After reading Betty Duffy's latest post
, titled Changing my mind
, I attempted twice to comment and relay my similar experiences. Both time they were "eaten" by Google, so I took that as a sign I should make my own experiences a post on my own blog, and leave poor Betty's blog to the hearty congratulations she deserves.
I was a physical therapist prior to my marriage, and worked during my first pregnancy, quitting the day before my eldest was born. I loved that profession. It fit me like a glove. I loved learning about the human body, watching it in motion, finding the dysfunction, and using my skills to help function return to normal, or at least to its maximum potential.
The profession was perfect for me because each patient was different, each diagnosis required solid scientific knowledge merged with creative energy to devise the treatment program perfectly suited for each individual patient.
The seriousness of my job did not escape me. I was dealing with the quality of people's lives, both in function and attempting to decrease pain and weakness. In some cases, my involvement with patients meant the difference between them regaining independence or not.
I loved the social interaction with the patients and other health care providers, and going to continuing education classes, writing new programs and marketing them to physicians in my area.
I loved motivating people to push themselves further than they thought they could go, and the thrill of accomplishment we would share with each mobility goal met. To see patients in the ICU, and begin passive range of motion, then move the the acute care floor, and start sitting up, standing with a walker, then moving to walking 10', the 20', then 100', then 300'. Then to see them as outpatients, working on higher level mobility and strength. PT's treat their patients, but they also sweat with them, cry with them, and rejoice with them. I couldn't think of a more fulfilling job for me.
As an ironic side note here, I used to work with quite a few elderly patients, and loved to listen to the stories of their lives. I was 22, 23 years old, but one tidbit I heard over and over from the venerable people I cared for was this: they wished they had had more children. I heard many versions of the same story. The things that arose in their life that made the idea of more children frightening had all resolved and were ancient history, but now they didn't have the family they might have. Over and over I heard that regret, that admonition of, "Don't be afraid". Never did I hear them say that they wished they would have had more money, travel, career. Never did I hear the regret that they had too many children. Only the lack of children came to their mind as they approached the end of their lives.
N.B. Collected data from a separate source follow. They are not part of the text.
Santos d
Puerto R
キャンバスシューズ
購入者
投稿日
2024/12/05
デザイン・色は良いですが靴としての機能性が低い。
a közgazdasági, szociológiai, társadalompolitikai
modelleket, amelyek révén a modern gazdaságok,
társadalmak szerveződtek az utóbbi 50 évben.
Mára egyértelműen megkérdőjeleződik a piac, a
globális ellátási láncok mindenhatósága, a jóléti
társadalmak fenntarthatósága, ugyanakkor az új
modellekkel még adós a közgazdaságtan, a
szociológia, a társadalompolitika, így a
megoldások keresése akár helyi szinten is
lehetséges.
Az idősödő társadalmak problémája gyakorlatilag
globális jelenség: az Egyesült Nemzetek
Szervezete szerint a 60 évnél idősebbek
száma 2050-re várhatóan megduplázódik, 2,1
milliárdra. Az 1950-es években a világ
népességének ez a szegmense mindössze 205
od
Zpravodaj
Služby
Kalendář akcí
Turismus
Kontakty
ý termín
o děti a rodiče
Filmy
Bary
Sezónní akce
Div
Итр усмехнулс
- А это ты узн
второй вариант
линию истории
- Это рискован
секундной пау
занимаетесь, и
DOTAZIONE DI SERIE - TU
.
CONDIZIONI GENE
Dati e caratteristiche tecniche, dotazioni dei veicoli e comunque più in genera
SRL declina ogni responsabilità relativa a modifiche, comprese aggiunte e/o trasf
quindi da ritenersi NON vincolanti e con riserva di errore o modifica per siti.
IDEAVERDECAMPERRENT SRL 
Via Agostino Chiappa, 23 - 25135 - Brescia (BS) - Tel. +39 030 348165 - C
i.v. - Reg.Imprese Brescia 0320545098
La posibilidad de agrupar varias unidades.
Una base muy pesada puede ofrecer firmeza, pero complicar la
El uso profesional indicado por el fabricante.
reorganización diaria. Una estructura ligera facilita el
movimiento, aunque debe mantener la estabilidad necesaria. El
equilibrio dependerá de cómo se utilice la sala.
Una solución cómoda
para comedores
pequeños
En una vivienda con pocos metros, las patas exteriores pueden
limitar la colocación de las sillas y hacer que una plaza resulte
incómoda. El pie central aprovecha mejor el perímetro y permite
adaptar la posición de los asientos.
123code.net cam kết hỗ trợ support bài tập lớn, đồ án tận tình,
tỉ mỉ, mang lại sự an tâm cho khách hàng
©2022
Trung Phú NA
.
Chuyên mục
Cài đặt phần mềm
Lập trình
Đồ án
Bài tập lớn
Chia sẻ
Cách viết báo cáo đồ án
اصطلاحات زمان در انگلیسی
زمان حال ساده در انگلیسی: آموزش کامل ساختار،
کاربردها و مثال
So, when I decided to marry and live my life open to the notion of having children, I knew I could not dedicate myself wholeheartedly to my job, and to motherhood. For me, one would suffer, and neither deserved anything less than my all. I was blessed to be marrying a man who was willing to shoulder the responsibility of financially supporting whatever family we ended up with, so my professional career came to an end.
Fast forward 8 years. I now had 5 children, and my husband was unexpectedly unemployed for quite a while. My license was inactive, but it would only take a letter to reactivate it. I had job offers coming to me for the last eight years, so I considered "doing my share", and getting a job. I began the process, and promptly found out I was pregnant once again. Thankfully, my husband's employment issues resolved, and that was that.
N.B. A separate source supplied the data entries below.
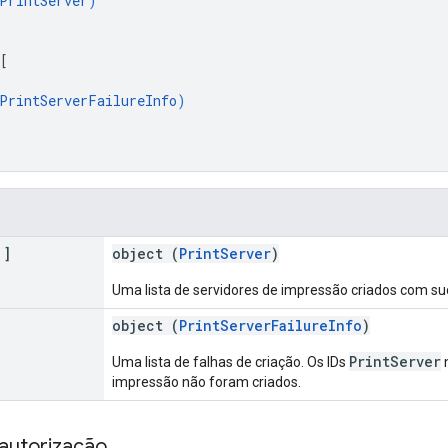
PrintServer
)
[
PrintServerFailureInfo
)
[]
object (
PrintServer
)
Uma lista de servidores de impressão criados com su
object (
PrintServerFailureInfo
)
PrintServer
Uma lista de falhas de criação. Os IDs
n
impressão não foram criados.
autorização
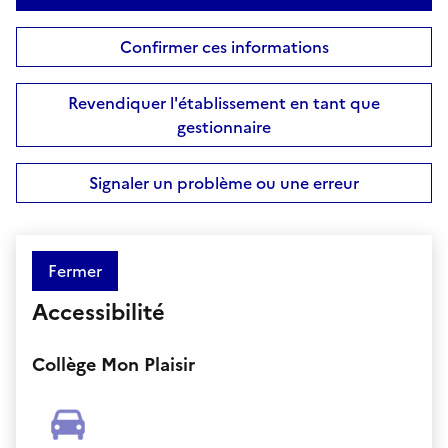
Confirmer ces informations
Revendiquer l'établissement en tant que
gestionnaire
Signaler un problème ou une erreur
Fermer
Accessibilité
Collège Mon Plaisir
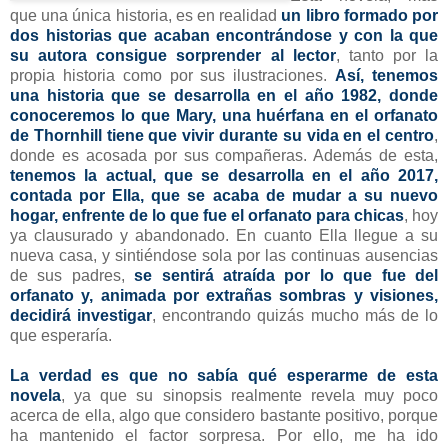
que una única historia, es en realidad
un libro formado por
dos historias que acaban encontrándose y con la que
su autora consigue sorprender al lector
, tanto por la
propia historia como por sus ilustraciones.
Así, tenemos
una historia que se desarrolla en el año 1982, donde
conoceremos lo que Mary, una huérfana en el orfanato
de Thornhill tiene que vivir durante su vida en el centro
,
donde es acosada por sus compañeras. Además de esta,
tenemos la actual, que se desarrolla en el año 2017,
contada por Ella, que se acaba de mudar a su nuevo
hogar, enfrente de lo que fue el orfanato para chicas
, hoy
ya clausurado y abandonado. En cuanto Ella llegue a su
nueva casa, y sintiéndose sola por las continuas ausencias
de sus padres,
se sentirá atraída por lo que fue del
orfanato y, animada por extrañas sombras y visiones,
decidirá investigar
, encontrando quizás mucho más de lo
que esperaría.
La verdad es que no sabía qué esperarme de esta
novela
, ya que su sinopsis realmente revela muy poco
acerca de ella, algo que considero bastante positivo, porque
ha mantenido el factor sorpresa. Por ello, me ha ido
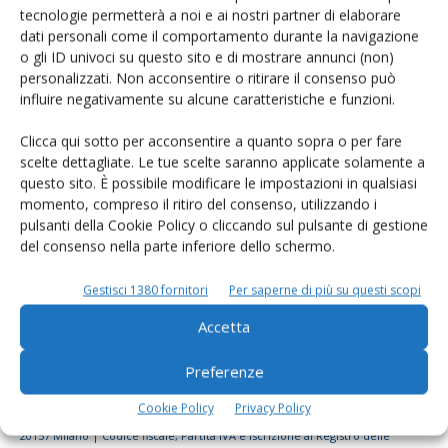
tecnologie permetterà a noi e ai nostri partner di elaborare
Rimani aggiornato sul mondo
dati personali come il comportamento durante la navigazione
dell’agricoltura
o gli ID univoci su questo sito e di mostrare annunci (non)
personalizzati. Non acconsentire o ritirare il consenso può
influire negativamente su alcune caratteristiche e funzioni.
Iscriviti alle nostre newsletter
Clicca qui sotto per acconsentire a quanto sopra o per fare
scelte dettagliate. Le tue scelte saranno applicate solamente a
questo sito. È possibile modificare le impostazioni in qualsiasi
momento, compreso il ritiro del consenso, utilizzando i
pulsanti della Cookie Policy o cliccando sul pulsante di gestione
del consenso nella parte inferiore dello schermo.
Gestisci 1380 fornitori
Per saperne di più su questi scopi
Accetta
Preferenze
Cookie Policy
Privacy Policy
© Tecniche Nuove Spa. Tutti i diritti riservati. Sede legale Via Eritrea 21 -
20157 Milano | Codice fiscale, Partita IVA e Iscrizione al Registro delle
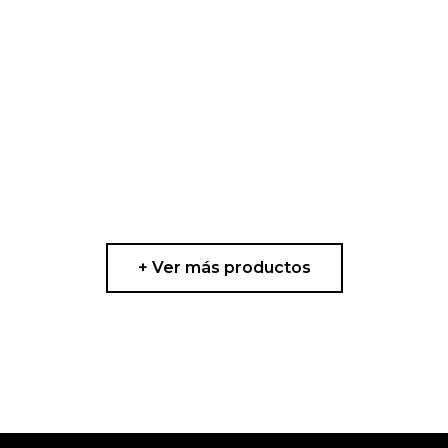
+ Ver más productos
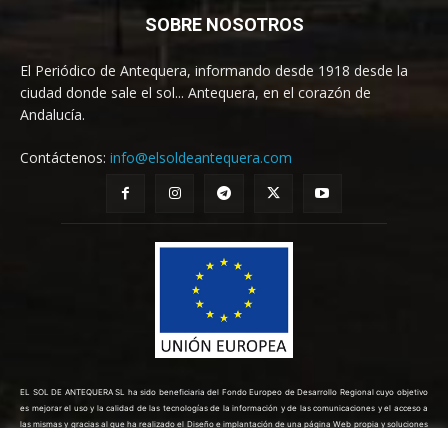
SOBRE NOSOTROS
El Periódico de Antequera, informando desde 1918 desde la
ciudad donde sale el sol... Antequera, en el corazón de
Andalucía.
Contáctenos:
info@elsoldeantequera.com
EL SOL DE ANTEQUERA SL ha sido beneficiaria del Fondo Europeo de Desarrollo Regional cuyo objetivo
es mejorar el uso y la calidad de las tecnologías de la información y de las comunicaciones y el acceso a
las mismas y gracias al que ha realizado el Diseño e implantación de una página Web propia y soluciones
de comercio electrónico para la mejora de la competitividad y productividad de la empresa. (10/08/2022).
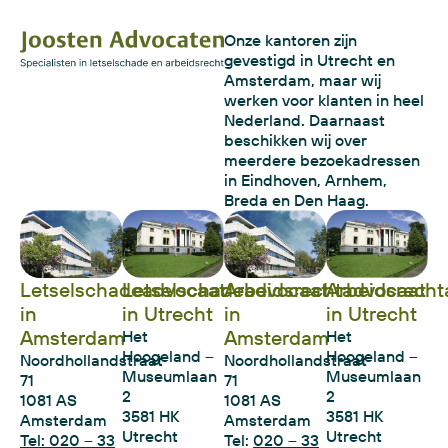
Onze kantoren zijn
gevestigd in Utrecht en
Amsterdam, maar wij
werken voor klanten in heel
Nederland. Daarnaast
beschikken wij over
meerdere bezoekadressen
in Eindhoven, Arnhem,
Breda en Den Haag.
Letselschadeadvocaat
Letselschadeadvocaat
Arbeidsrechtadvocaat
Arbeidsrecht
in
in Utrecht
in
in Utrecht
Amsterdam
Amsterdam
Het
Het
Hoogeland –
Hoogeland –
Noordhollandstraat
Noordhollandstraat
Museumlaan
Museumlaan
71
71
2
2
1081 AS
1081 AS
3581 HK
3581 HK
Amsterdam
Amsterdam
Utrecht
Utrecht
Tel: 020 – 33
Tel:
020 – 33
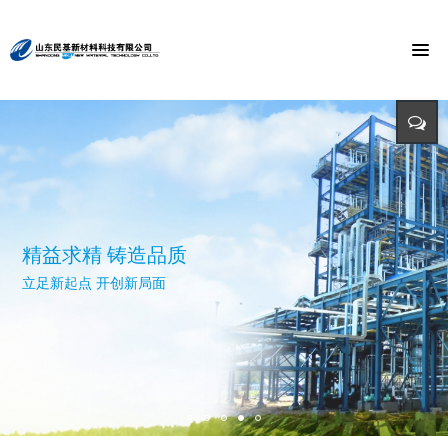
节能环保 捍卫能源
投入-产出-资源综合利用
打造氯乙酸世界第一品牌
与时俱进 与市俱进 与世俱进
精益求精 铸造品质
招标公告
迈向世界价值链高端 打造世界精细化工绿色基地 创造氯乙酸国际
依靠科技创新 发展循环经济
立足新起点 开创新局面
招标详情及投标方式请点击查询（测试）
市场第一品牌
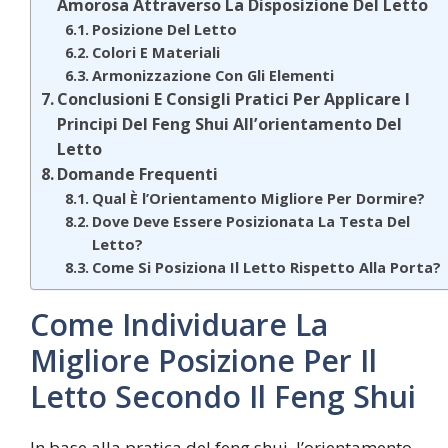
Amorosa Attraverso La Disposizione Del Letto
Posizione Del Letto
Colori E Materiali
Armonizzazione Con Gli Elementi
Conclusioni E Consigli Pratici Per Applicare I
Principi Del Feng Shui All’orientamento Del
Letto
Domande Frequenti
Qual È l’Orientamento Migliore Per Dormire?
Dove Deve Essere Posizionata La Testa Del
Letto?
Come Si Posiziona Il Letto Rispetto Alla Porta?
Come Individuare La
Migliore Posizione Per Il
Letto Secondo Il Feng Shui
In base alla pratica del feng shui, l’orientamento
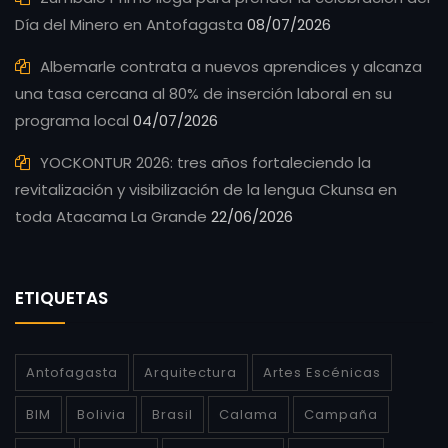
Día del Minero en Antofagasta
08/07/2026
Albemarle contrata a nuevos aprendices y alcanza
una tasa cercana al 80% de inserción laboral en su
programa local
04/07/2026
YOCKONTUR 2026: tres años fortaleciendo la
revitalización y visibilización de la lengua Ckunsa en
toda Atacama La Grande
22/06/2026
ETIQUETAS
Antofagasta
Arquitectura
Artes Escénicas
BIM
Bolivia
Brasil
Calama
Campaña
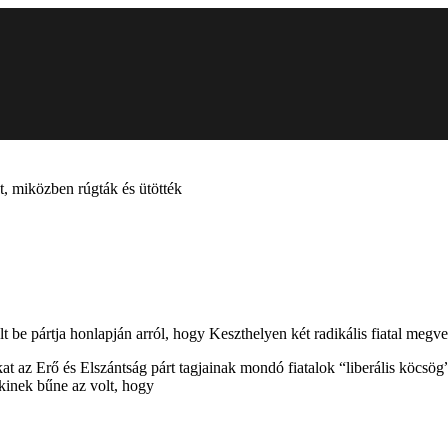
t, miközben rúgták és ütötték
 be pártja honlapján arról, hogy Keszthelyen két radikális fiatal megver
at az Erő és Elszántság párt tagjainak mondó fiatalok “liberális köcsög
akinek bűne az volt, hogy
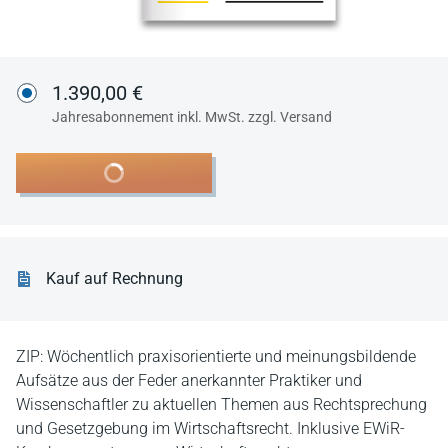
1.390,00 €
Jahresabonnement inkl. MwSt. zzgl. Versand
In den Warenkorb
Kauf auf Rechnung
ZIP: Wöchentlich praxisorientierte und meinungsbildende
Aufsätze aus der Feder anerkannter Praktiker und
Wissenschaftler zu aktuellen Themen aus Rechtsprechung
und Gesetzgebung im Wirtschaftsrecht. Inklusive EWiR-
Fast forward again. Now I have seven children, but the youngest is 4. I could, in theory, get a job, and all my kids could be in school. It seems like my last chance, because if I get much older, the physical part of the job would be too much of a strain. So I contact the state, get the list of requirement to reactivate my license, and...
You guessed it. Pregnant again. At that time I was 42. And thrilled! For my regular 8 readers, you all remember my pregnancy with Melanie and the joy that accompanied it. It was a gift and a treasure to get to carry a life in me, and experience a newborn again, after being pretty certain I never would.
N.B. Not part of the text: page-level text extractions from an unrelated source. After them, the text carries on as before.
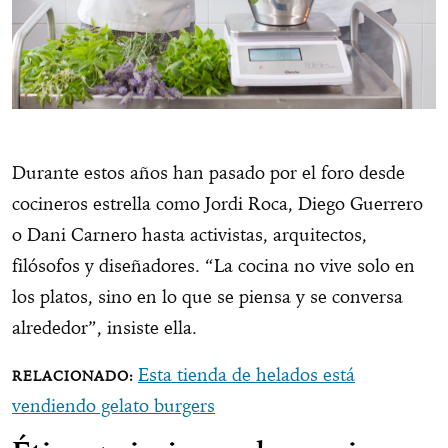
Durante estos años han pasado por el foro desde
cocineros estrella como Jordi Roca, Diego Guerrero
o Dani Carnero hasta activistas, arquitectos,
filósofos y diseñadores. “La cocina no vive solo en
los platos, sino en lo que se piensa y se conversa
alrededor”, insiste ella.
Esta tienda de helados está
vendiendo gelato burgers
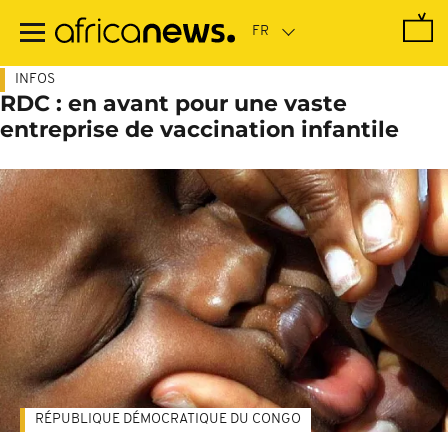
Passer
au
contenu
principal
INFOS
RDC : en avant pour une vaste
entreprise de vaccination infantile
RÉPUBLIQUE DÉMOCRATIQUE DU CONGO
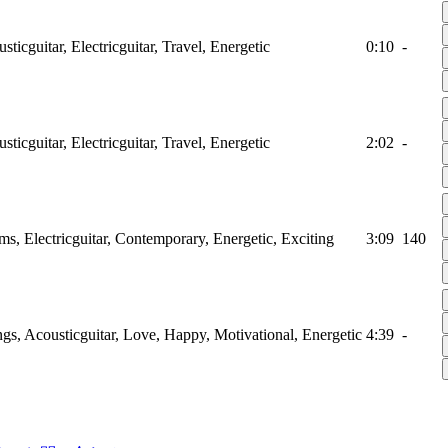
ticguitar, Electricguitar, Travel, Energetic
0:10
-
ticguitar, Electricguitar, Travel, Energetic
2:02
-
s, Electricguitar, Contemporary, Energetic, Exciting
3:09
140
ngs, Acousticguitar, Love, Happy, Motivational, Energetic
4:39
-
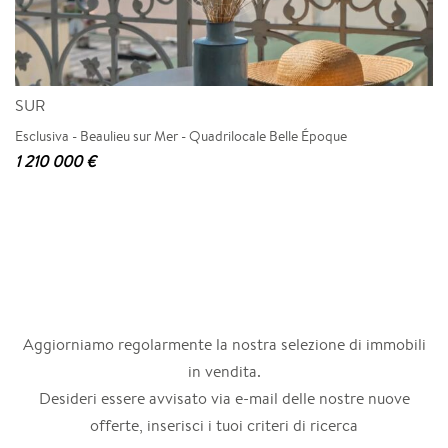
SUR
Esclusiva - Beaulieu sur Mer - Quadrilocale Belle Époque
1 210 000 €
Aggiorniamo regolarmente la nostra selezione di immobili
in vendita.
Desideri essere avvisato via e-mail delle nostre nuove
offerte, inserisci i tuoi criteri di ricerca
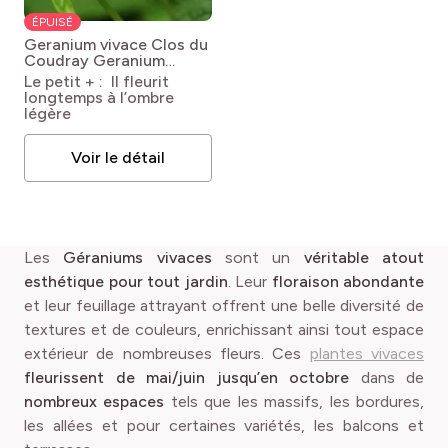
ÉPUISÉ
Geranium vivace Clos du
Coudray
Geranium
nodosum Clos du
Le petit + : Il fleurit
Coudray
longtemps à l’ombre
légère
Voir le détail
Les
Géraniums vivaces
sont un
véritable atout
esthétique pour tout jardin
. Leur
floraison abondante
et leur feuillage attrayant offrent une belle diversité de
textures et de couleurs, enrichissant ainsi tout espace
extérieur de nombreuses fleurs. Ces
plantes vivaces
fleurissent de mai/juin jusqu’en octobre
dans de
nombreux espaces
tels que les massifs, les bordures,
les allées et pour certaines variétés, les balcons et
This time, since Melanie was born, the thought of going back to my profession hasn't really crossed my mind. I have had the experience, since finding out another baby is on the way, of longing for the affirmation my job gave me. I was talking with my mom, who is receiving PT now, and hearing about the owner of the clinic, who is my age with my professional background and interest, and the thought, "I could have been somebody" crossed my mind.
But reality corrects that notion, when I realize I have been Somebody to now NINE children, and a big SOMEBODY to my husband, and all the other people in my life. I am somebody, the somebody God apparently wanted me to be. My experience as a PT was awesome, and was not wasted. The knowledge and awe regarding the human body and it's formation has made my life richer nearly every day, and I have been able to care for those I love a little better because of this knowledge.
All in all, I am so very blessed to have been able to have such a satisfying education and career, followed by a very full and all encompassing life as wife and mother. I am truly blessed.